Deep Learning-Based Speech Enhancement of an Extrinsic Fabry-Perot Interferometric Fiber Acoustic Sensor System

Sensors (Basel). 2023 Mar 29;23(7):3574. doi: 10.3390/s23073574.

Abstract

To achieve high-quality voice communication technology without noise interference in flammable, explosive and strong electromagnetic environments, the speech enhancement technology of a fiber-optic external Fabry-Perot interferometric (EFPI) acoustic sensor based on deep learning is studied in this paper. The combination of a complex-valued convolutional neural network and a long short-term memory (CV-CNN-LSTM) model is proposed for speech enhancement in the EFPI acoustic sensing system. Moreover, the 3 × 3 coupler algorithm is used to demodulate voice signals. Then, the short-time Fourier transform (STFT) spectrogram features of voice signals are divided into a training set and a test set. The training set is input into the established CV-CNN-LSTM model for model training, and the test set is input into the trained model for testing.
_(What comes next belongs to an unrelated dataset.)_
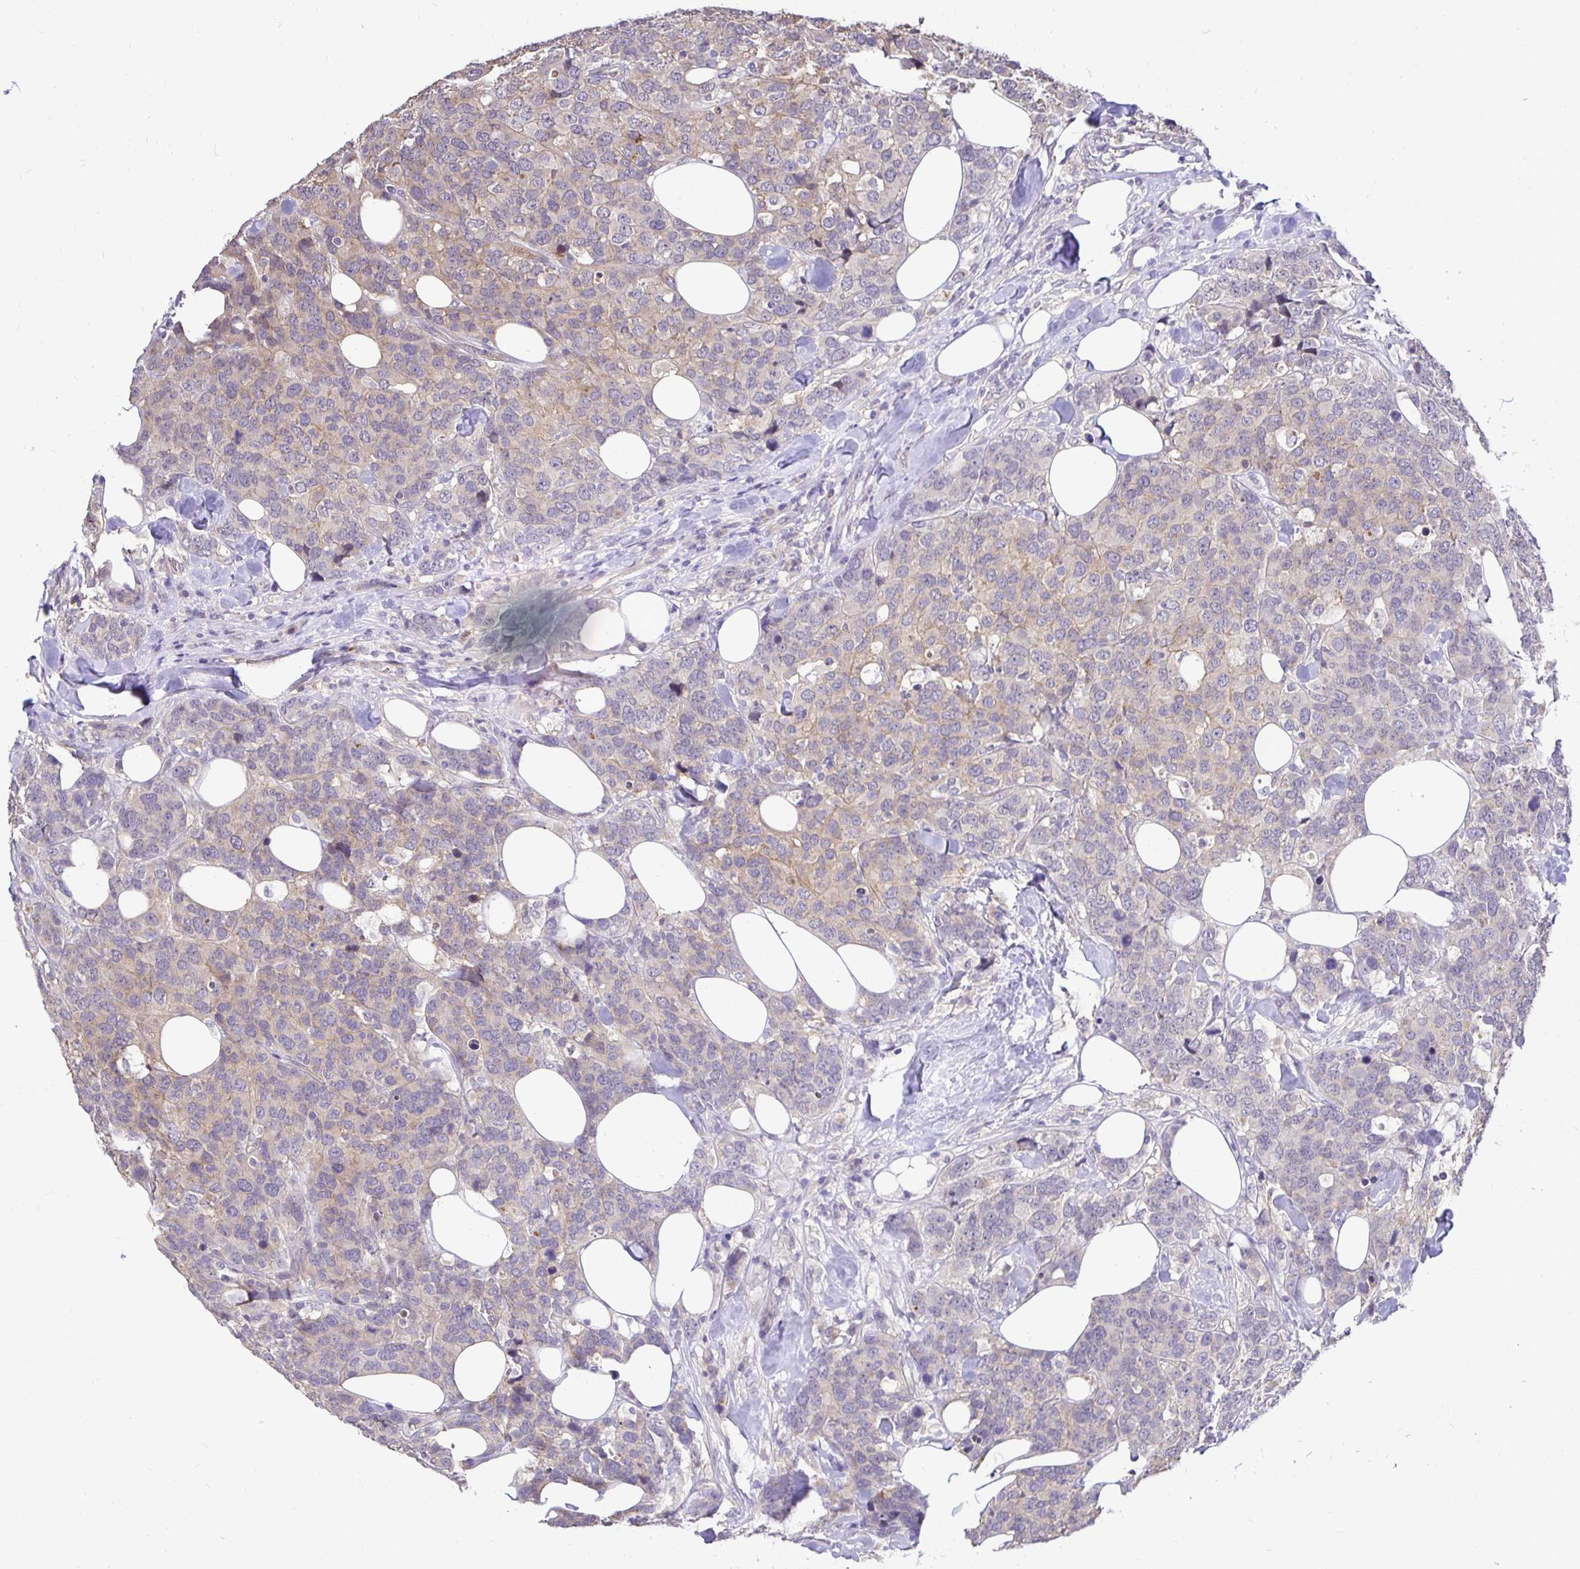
{"staining": {"intensity": "negative", "quantity": "none", "location": "none"}, "tissue": "breast cancer", "cell_type": "Tumor cells", "image_type": "cancer", "snomed": [{"axis": "morphology", "description": "Lobular carcinoma"}, {"axis": "topography", "description": "Breast"}], "caption": "Immunohistochemistry micrograph of neoplastic tissue: breast lobular carcinoma stained with DAB shows no significant protein staining in tumor cells.", "gene": "SLC9A1", "patient": {"sex": "female", "age": 59}}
The experimental findings reveal that the proposed CV-CNN-LSTM model demonstrates exceptional speech enhancement performance, boasting an average Perceptual Evaluation of Speech Quality (PESQ) score of 3.148. In comparison to the CV-CNN and CV-LSTM models, this innovative model achieves a remarkable PESQ score improvement of 9.7% and 11.4%, respectively. Furthermore, the average Short-Time Objective Intelligibility (STOI) score witnesses significant enhancements of 4.04 and 2.83 when contrasted with the CV-CNN and CV-LSTM models, respectively.

Keywords: CV-CNN; CV-LSTM; external Fabry–Perot interferometer; optical fiber sensor; speech enhancement.